После обеда он дремал на диване. Просыпался он с боем часов.
— Ну, ладно, пофилософствовал, и будет, — говорил он и, выпив кофе, уходил в мастерскую.
После смерти отца все изменилось. Катинка поступила в институт вместе с дочерью консула Лассона и с бургомистровой Фанни.
Семья консула иногда приглашала ее в гости…
Братья и сестры разъехались кто куда. Она осталась одна с матерью.
Это были самые счастливые годы в жизни Катинки — в маленьком городке, где все ее знали и она знала всех. В полдень они с матерью усаживались в гостиной, каждая у своего окна, — мать далее приспособила у своего окна «зеркальце». Катинка вышивала «французской» гладью или читала.
Яркие лучи солнца просвечивали сквозь цветы на окнах и ложились на чисто вымытый пол…
Катинка читала много книг — она брала в библиотеке романы о людях из высшего света и еще стихи, которые переписывала в альбом…

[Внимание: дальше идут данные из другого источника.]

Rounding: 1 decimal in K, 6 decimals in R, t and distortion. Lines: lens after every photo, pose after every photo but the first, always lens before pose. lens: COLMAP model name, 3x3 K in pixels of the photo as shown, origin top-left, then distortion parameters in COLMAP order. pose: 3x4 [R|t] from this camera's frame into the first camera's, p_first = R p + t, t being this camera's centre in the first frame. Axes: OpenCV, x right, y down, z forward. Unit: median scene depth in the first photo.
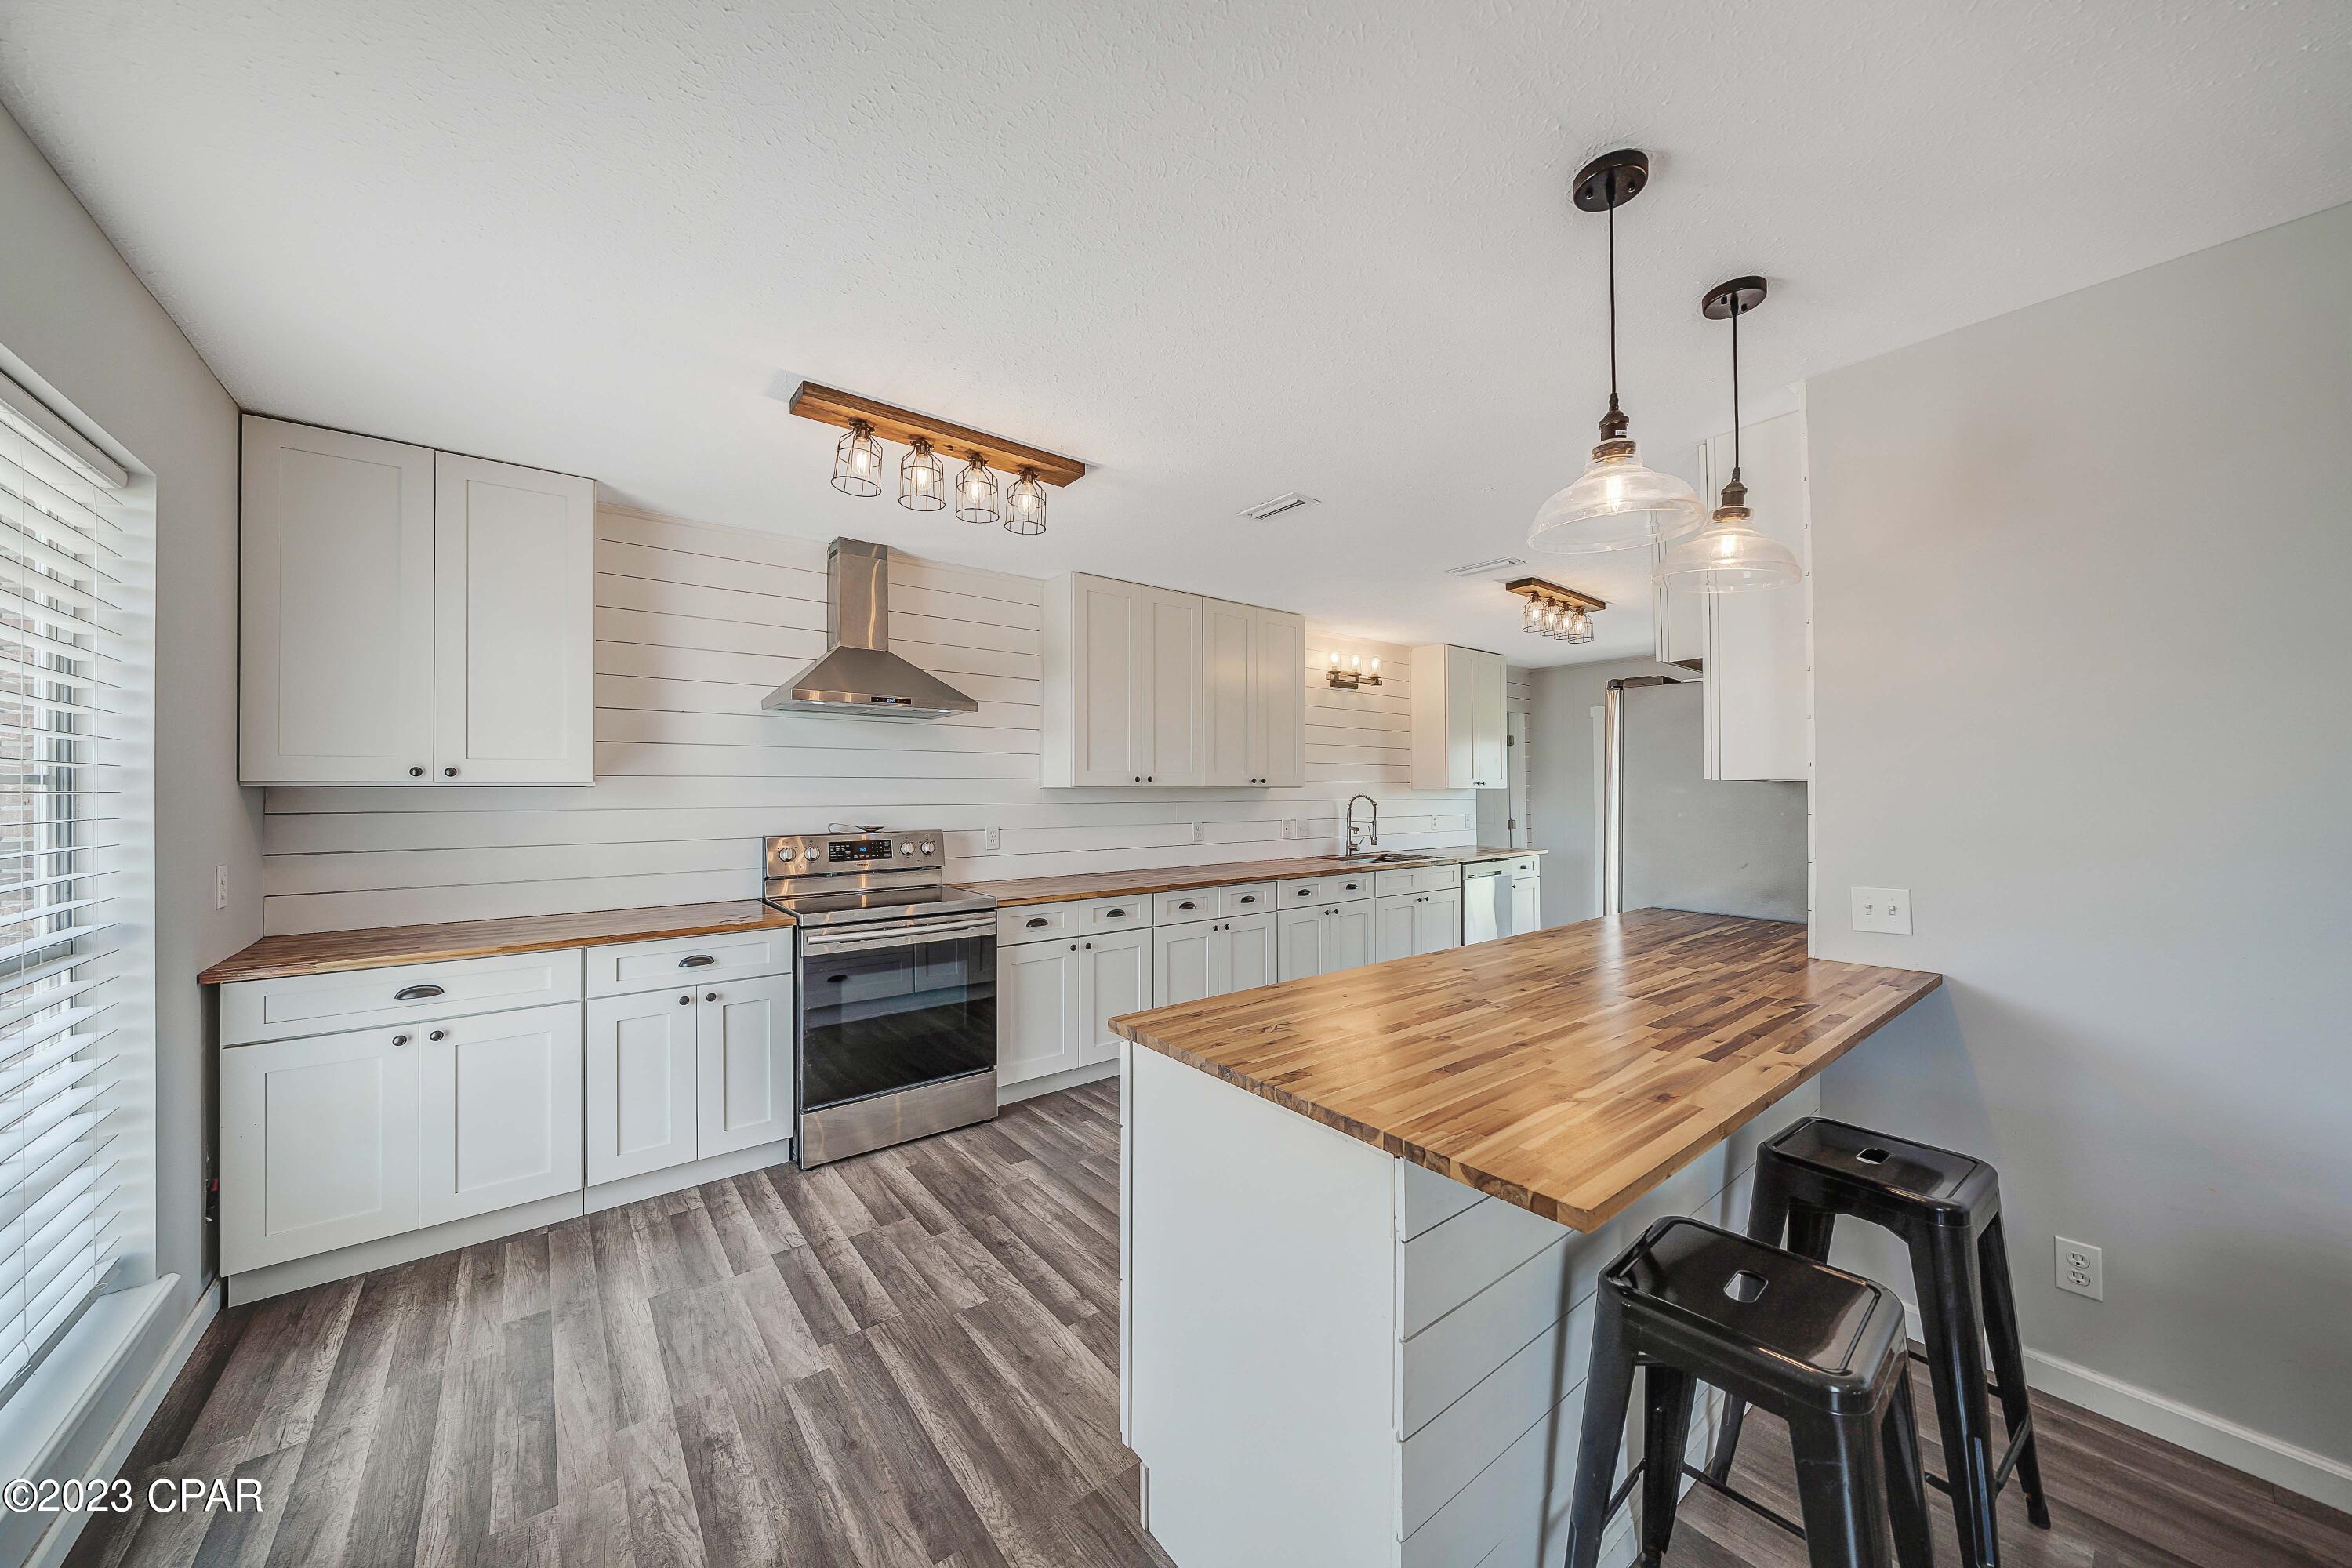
lens RADIAL K [[814.2, 0, 1166.6], [0, 814.2, 782.3], [0, 0, 1]] dist [-0.006334, 0.000710]
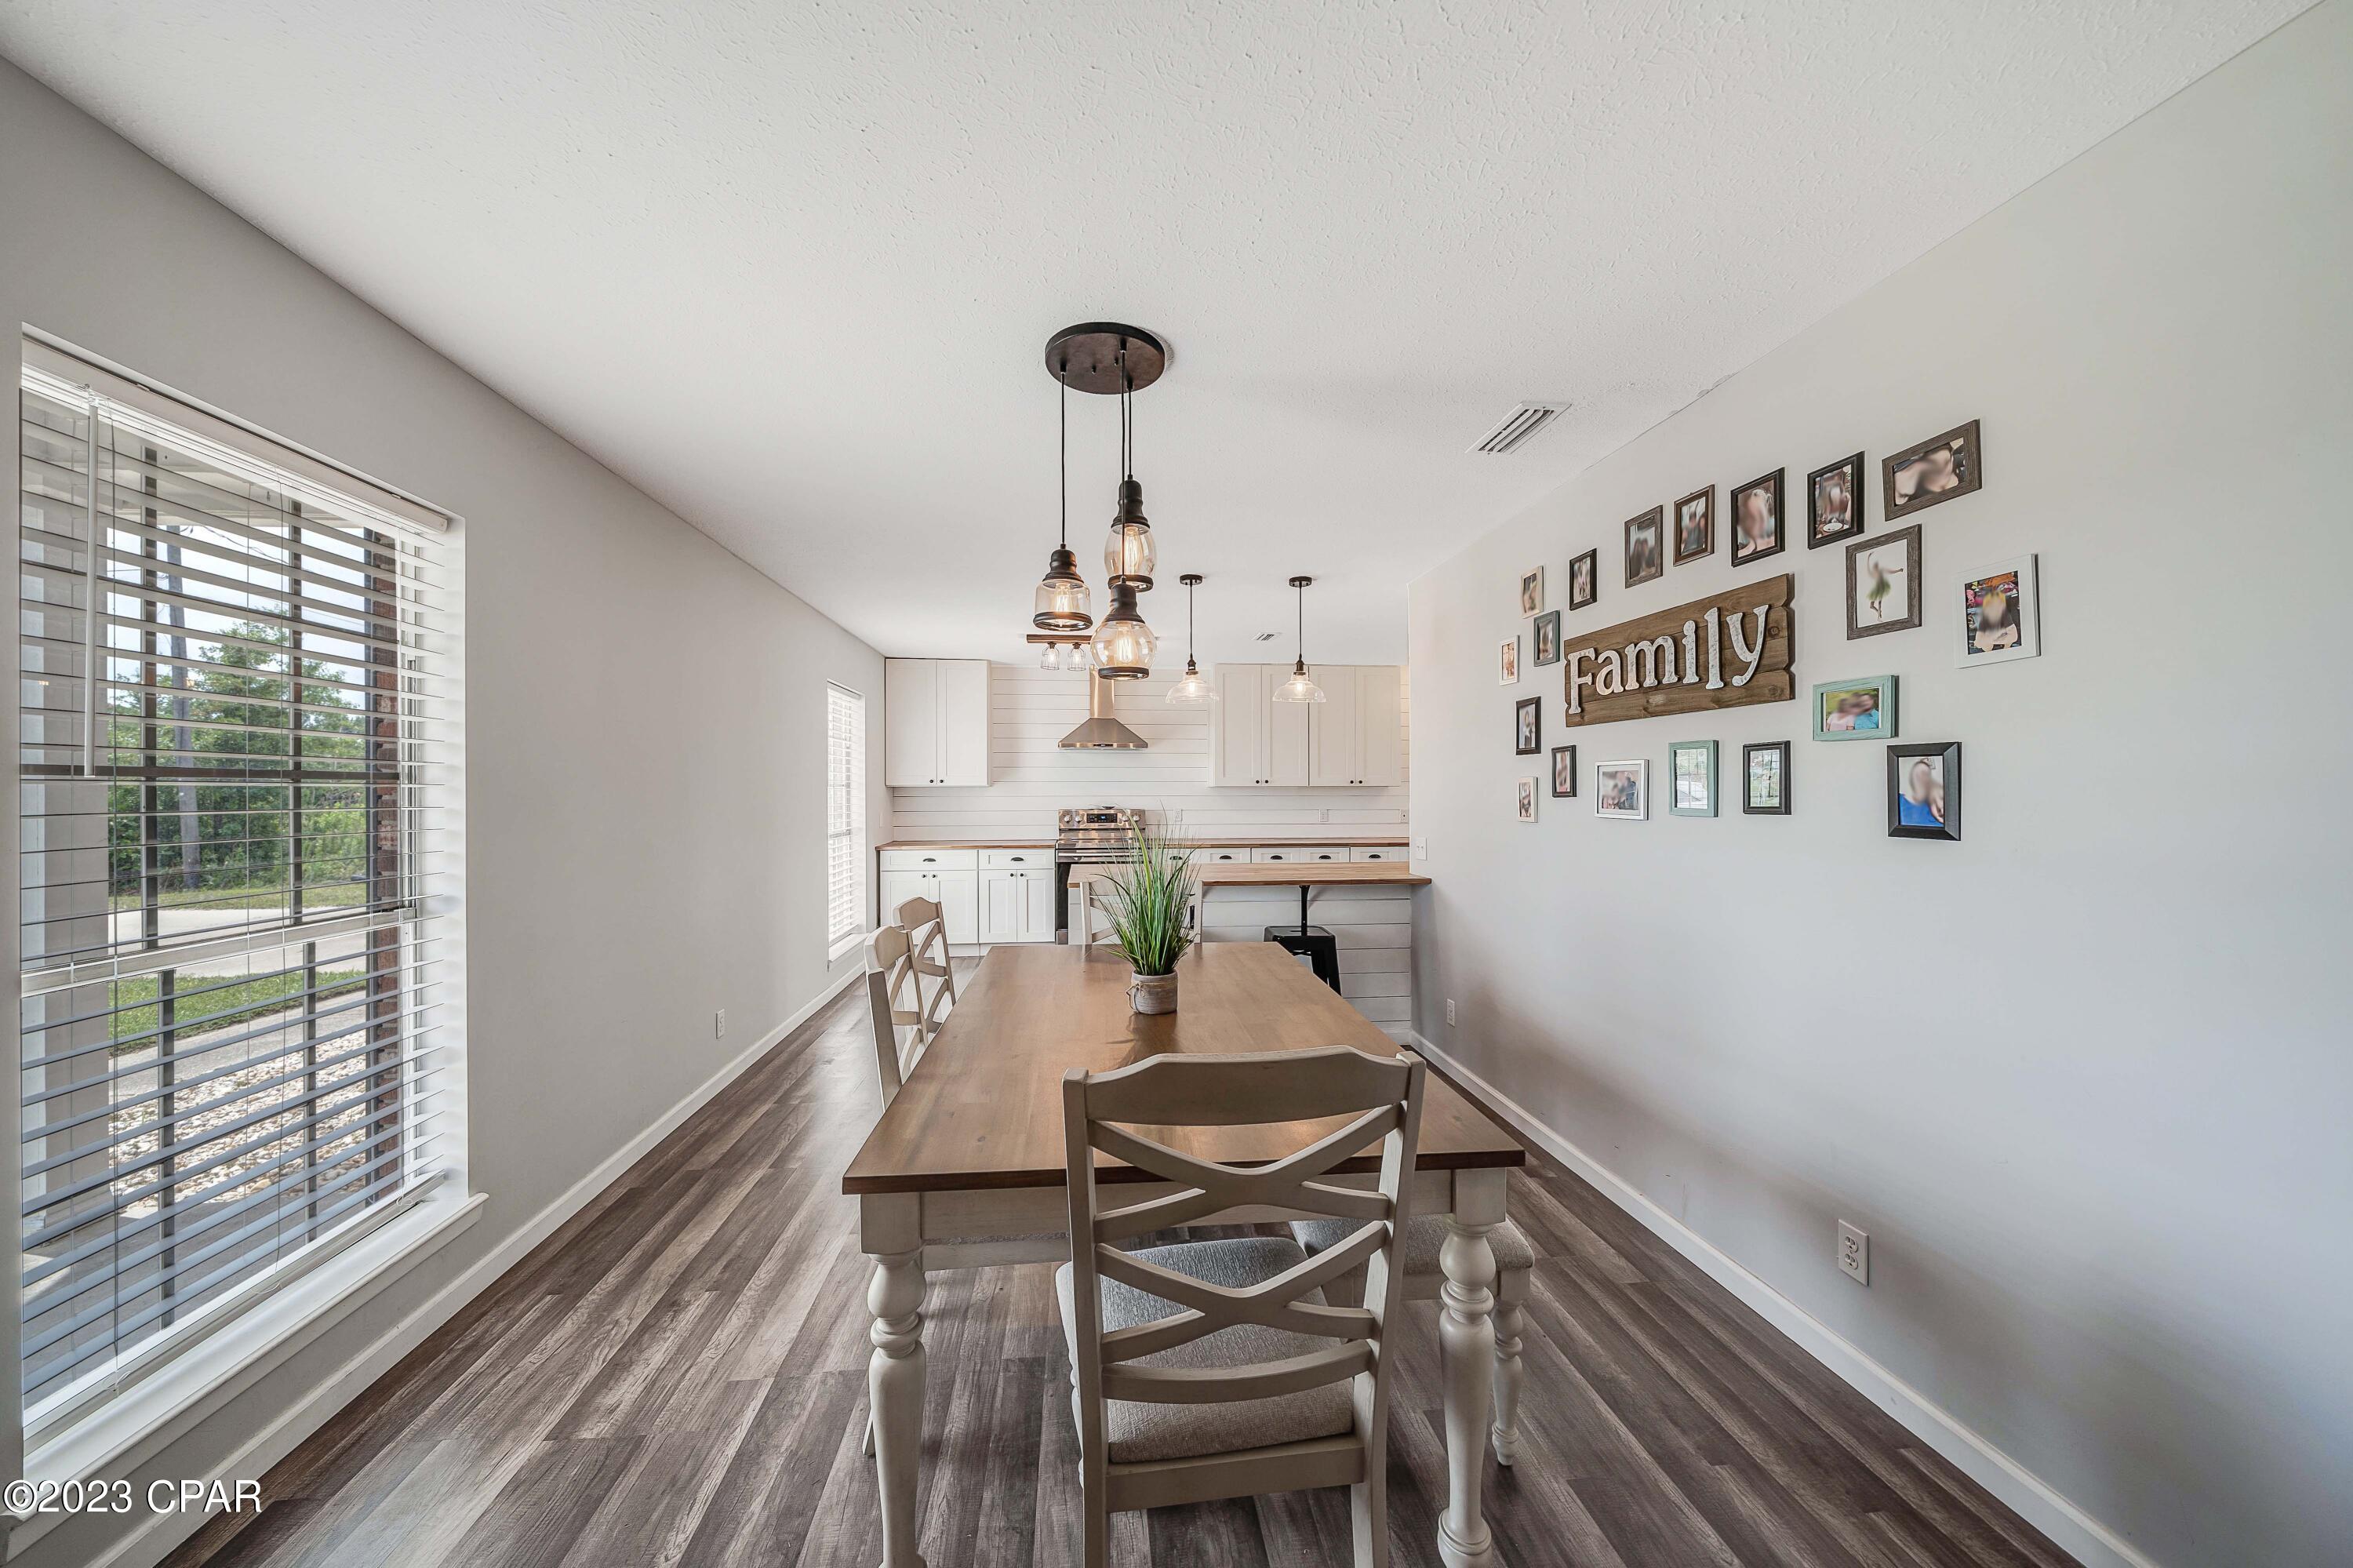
lens RADIAL K [[814.6, 0, 1168.7], [0, 814.6, 789.5], [0, 0, 1]] dist [-0.006334, 0.000710]
pose [[0.847500, 0.001103, -0.530795, 0.787298], [0.004761, 0.999942, 0.009680, -0.005387], [0.530775, -0.010731, 0.847445, -0.584898]]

— Тинка, — говорила мать. — Смотри, вон идет Ида Леви. Ой, на ней желтая шляпка…
Тинка поднимала глаза от рукоделья.
— У нее сегодня урок музыки, — говорила она.
Ида Леви проходила мимо, кивала им, и они кивали в ответ и знаками спрашивали у нее, собирается ли она на станцию к «девятичасовому».
— Как она выворачивает ноги, страх один, — говорила Тинка, провожая Иду Леви взглядом.
— Это у нее от матери, — отвечала мать Тинки.
Так проходили один за другим — управляющий имением, два лейтенанта, уполномоченный и доктор. Они кланялись, а женщины в окне кивали и о каждом говорили несколько слов.
Они знали про каждого, куда он идет и зачем.
Они знали каждое платье и каждый цветок на шляпке. И каждый день говорили одни и те же слова об одном и том же.
Вот мимо проходит Мина Хельмс.
— Смотри, Мина Хельмс, — говорит мать.
— Да. — Катинка провожает ее взглядом, щурясь от солнца.
— Ей надо бы сшить новое пальто, — говорит она.
— Бедняжка, откуда им взять денег? — Мать следит за Миной в зеркало… — Да, старое совсем уже обтрепалось. А может, его еще можно перелицевать. Правду говорит фру Нес — у фру Хельмс и денег нет и руки никудышные…
— Вот если бы у господина уполномоченного были серьезные намерения, — отзывалась Тинка.